[[ Listed records, beginning ]]

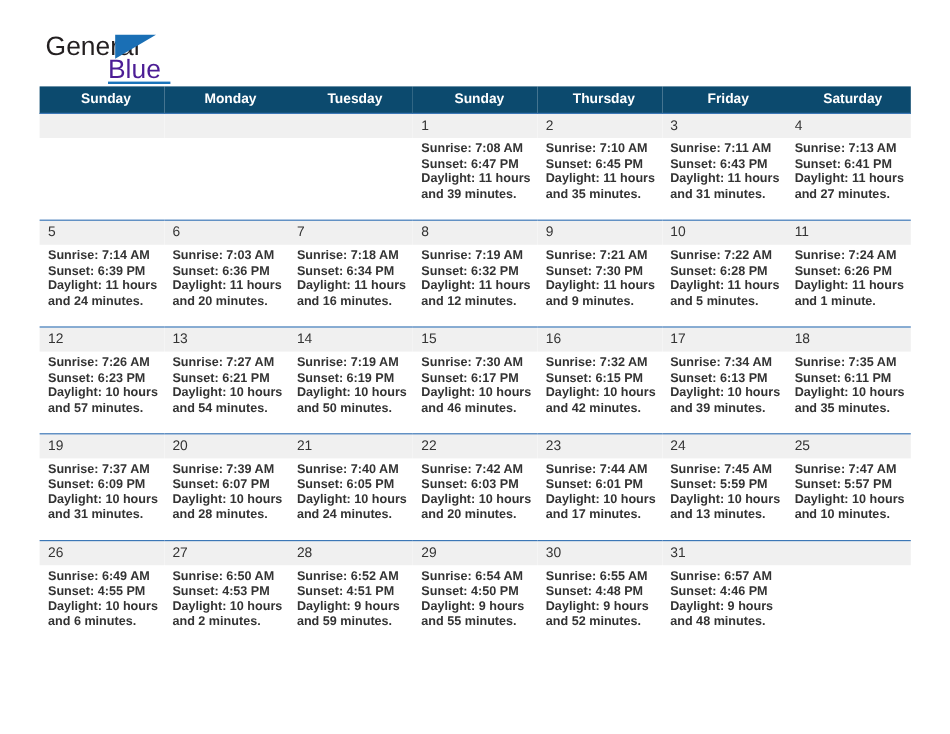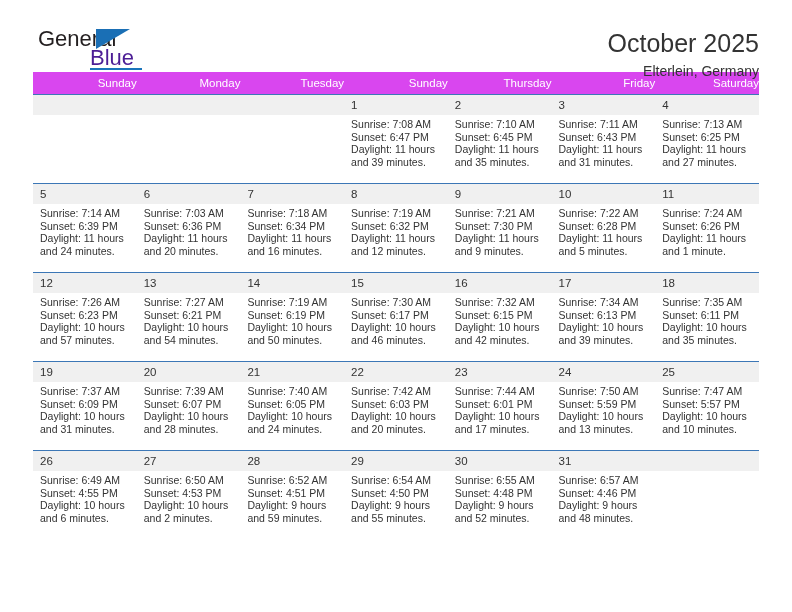--- a/index.html
+++ b/index.html
@@ -78,25 +78,25 @@
     white-space:nowrap;
   }
 
   
   .cal{
     width:726px;
     border-collapse:collapse;
     table-layout:fixed;
   }
   .cal th{
-    background:#d946ef;
+    background:#0c4a6e;
     color:#ffffff;
     font-size:11.5px;
-    font-weight:normal;
-    text-align:right;
+    font-weight:bold;
+    text-align:center;
     padding:5px 0 5px 7px;
     height:19px;
     box-sizing:border-box;
   }
   .cal td{
     width:103.7px;
     height:88px;
     padding:0;
     vertical-align:top;
     border-top:1px solid #3c77b6;
@@ -115,41 +115,38 @@
     padding:3px 0 3px 7px;
     height:14px;
     box-sizing:content-box;
   }
   .daynum.empty{color:transparent;}
   .info{
     padding:3px 5px 0 7px;
     font-size:10.5px;
     line-height:12.6px;
     color:#333;
+    font-weight:bold;
   }
   .info div{white-space:nowrap;}
 </style>
 </head>
 <body>
 
 <div class="page">
 
   <div class="topbar">
 
     <div class="logo">
       <span class="logo-general">General</span>
       <span class="logo-tri"></span>
       <span class="logo-blue">Blue</span>
       <span class="logo-underline"></span>
     </div>
 
-    <div class="titlewrap">
-      <div class="month-title">October 2025</div>
-      <div class="location">Elterlein, Germany</div>
-    </div>
 
   </div>
 
   <table class="cal">
     <thead>
       <tr id="head-row">
           <th>Sunday</th>
           <th>Monday</th>
           <th>Tuesday</th>
           <th>Sunday</th>
@@ -206,21 +203,21 @@
                 <div>Daylight: 11 hours</div>
                 <div>and 31 minutes.</div>
               </div>
             </div>
           </td>
           <td>
             <div class="cell-inner">
               <div class="daynum">4</div>
               <div class="info">
                 <div>Sunrise: 7:13 AM</div>
-                <div>Sunset: 6:25 PM</div>
+                <div>Sunset: 6:41 PM</div>
                 <div>Daylight: 11 hours</div>
                 <div>and 27 minutes.</div>
               </div>
             </div>
           </td>
         </tr>
         <tr class="week">
           <td>
             <div class="cell-inner">
               <div class="daynum">5</div>
@@ -431,21 +428,21 @@
                 <div>Sunset: 6:01 PM</div>
                 <div>Daylight: 10 hours</div>
                 <div>and 17 minutes.</div>
               </div>
             </div>
           </td>
           <td>
             <div class="cell-inner">
               <div class="daynum">24</div>
               <div class="info">
-                <div>Sunrise: 7:50 AM</div>
+                <div>Sunrise: 7:45 AM</div>
                 <div>Sunset: 5:59 PM</div>
                 <div>Daylight: 10 hours</div>
                 <div>and 13 minutes.</div>
               </div>
             </div>
           </td>
           <td>
             <div class="cell-inner">
               <div class="daynum">25</div>
               <div class="info">

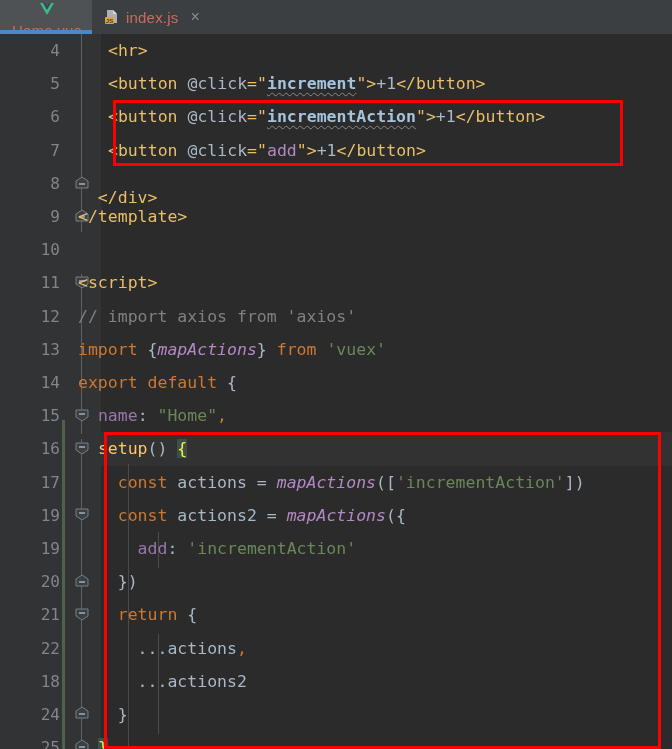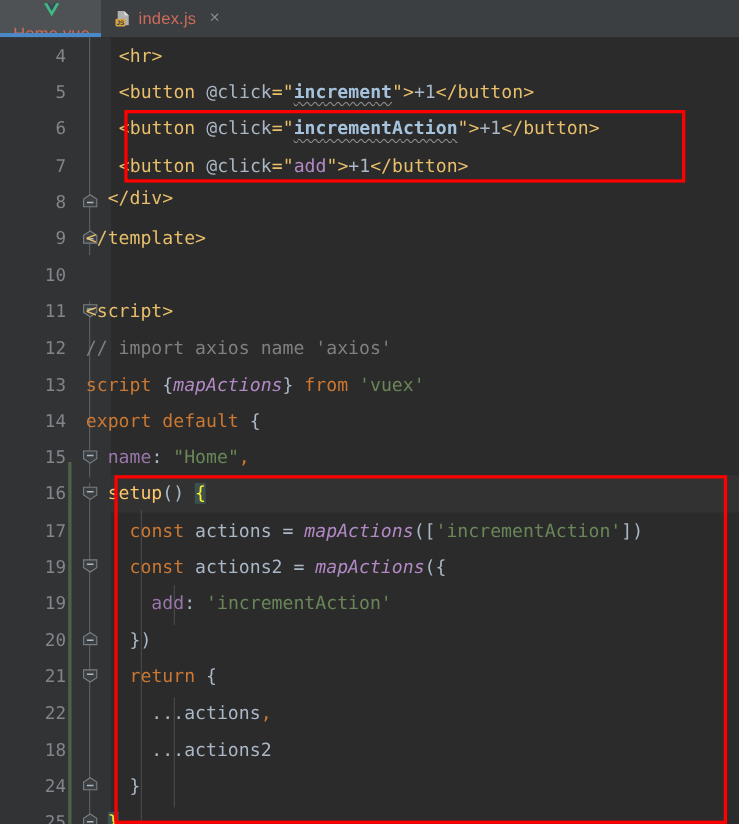--- a/index.html
+++ b/index.html
@@ -256,31 +256,31 @@
     <div>
 
       <div class="codetext" style="top:0px"><span class="t-tag">&lt;hr&gt;</span></div>
 
       <div class="codetext" style="top:33.2px"><span class="t-tag">&lt;button</span><span class="t-plain"> </span><span class="t-attr">@click</span><span class="t-eq">=</span><span class="t-quote">"</span><span class="t-attrval squiggle">increment</span><span class="t-quote">"</span><span class="t-tag">&gt;</span><span class="t-text">+1</span><span class="t-tag">&lt;/button&gt;</span></div>
 
       <div class="codetext" style="top:66.4px"><span class="t-tag">&lt;button</span><span class="t-plain"> </span><span class="t-attr">@click</span><span class="t-eq">=</span><span class="t-quote">"</span><span class="t-attrval squiggle">incrementAction</span><span class="t-quote">"</span><span class="t-tag">&gt;</span><span class="t-text">+1</span><span class="t-tag">&lt;/button&gt;</span></div>
 
       <div class="codetext" style="top:99.6px"><span class="t-tag">&lt;button</span><span class="t-plain"> </span><span class="t-attr">@click</span><span class="t-eq">=</span><span class="t-quote">"</span><span class="t-attrval2">add</span><span class="t-quote">"</span><span class="t-tag">&gt;</span><span class="t-text">+1</span><span class="t-tag">&lt;/button&gt;</span></div>
 
-      <div class="codetext" style="top:129px; left:78px"><span class="t-tag">  &lt;/div&gt;</span></div>
+      <div class="codetext" style="top:147px; left:78px"><span class="t-tag">  &lt;/div&gt;</span></div>
 
       <div class="codetext" style="top:166px; left:78px"><span class="t-tag">&lt;/template&gt;</span></div>
 
       <div class="codetext" style="top:199.2px; left:78px"><span class="t-plain"></span></div>
 
       <div class="codetext" style="top:232.4px; left:78px"><span class="t-tag">&lt;script&gt;</span></div>
 
-      <div class="codetext" style="top:265.6px; left:78px"><span class="t-comment">// import axios name 'axios'</span></div>
-
-      <div class="codetext" style="top:298.8px; left:78px"><span class="t-kw">script</span><span class="t-plain"> </span><span class="t-brace">{</span><span class="t-fnitalic">mapActions</span><span class="t-brace">}</span><span class="t-plain"> </span><span class="t-kw">from</span><span class="t-plain"> </span><span class="t-str">'vuex'</span></div>
+      <div class="codetext" style="top:265.6px; left:78px"><span class="t-comment">// import axios from 'axios'</span></div>
+
+      <div class="codetext" style="top:298.8px; left:78px"><span class="t-kw">import</span><span class="t-plain"> </span><span class="t-brace">{</span><span class="t-fnitalic">mapActions</span><span class="t-brace">}</span><span class="t-plain"> </span><span class="t-kw">from</span><span class="t-plain"> </span><span class="t-str">'vuex'</span></div>
 
       <div class="codetext" style="top:332px; left:78px"><span class="t-kw">export default</span><span class="t-plain"> </span><span class="t-brace">{</span></div>
 
       <div class="codetext" style="top:365.2px; left:78px"><span class="t-plain">  </span><span class="t-field">name</span><span class="t-punc">:</span><span class="t-plain"> </span><span class="t-strd">"Home"</span><span class="t-kw">,</span></div>
 
       <div class="codetext" style="top:398.4px; left:78px"><span class="t-plain">  </span><span class="t-method">setup</span><span class="t-punc">()</span><span class="t-plain"> </span><span class="brace-hl">{</span></div>
 
       <div class="codetext" style="top:431.6px; left:78px"><span class="t-plain">    </span><span class="t-kw">const</span><span class="t-plain"> actions </span><span class="t-punc">=</span><span class="t-plain"> </span><span class="t-fnitalic">mapActions</span><span class="t-punc">([</span><span class="t-str">'incrementAction'</span><span class="t-punc">])</span></div>
 
       <div class="codetext" style="top:464.8px; left:78px"><span class="t-plain">    </span><span class="t-kw">const</span><span class="t-plain"> actions2 </span><span class="t-punc">=</span><span class="t-plain"> </span><span class="t-fnitalic">mapActions</span><span class="t-punc">({</span></div>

[[ Listed records, end ]]

_Work instructions_. Give back, unchanged, the run of lines in the listing above that begins at the line containing "box-sizing:border-box;" and ends at the line containing "font-size:10.5px;", both included.

_Response area_.
     box-sizing:border-box;
   }
   .cal td{
     width:103.7px;
     height:88px;
     padding:0;
     vertical-align:top;
     border-top:1px solid #3c77b6;
@@ -115,41 +115,38 @@
     padding:3px 0 3px 7px;
     height:14px;
     box-sizing:content-box;
   }
   .daynum.empty{color:transparent;}
   .info{
     padding:3px 5px 0 7px;
     font-size:10.5px;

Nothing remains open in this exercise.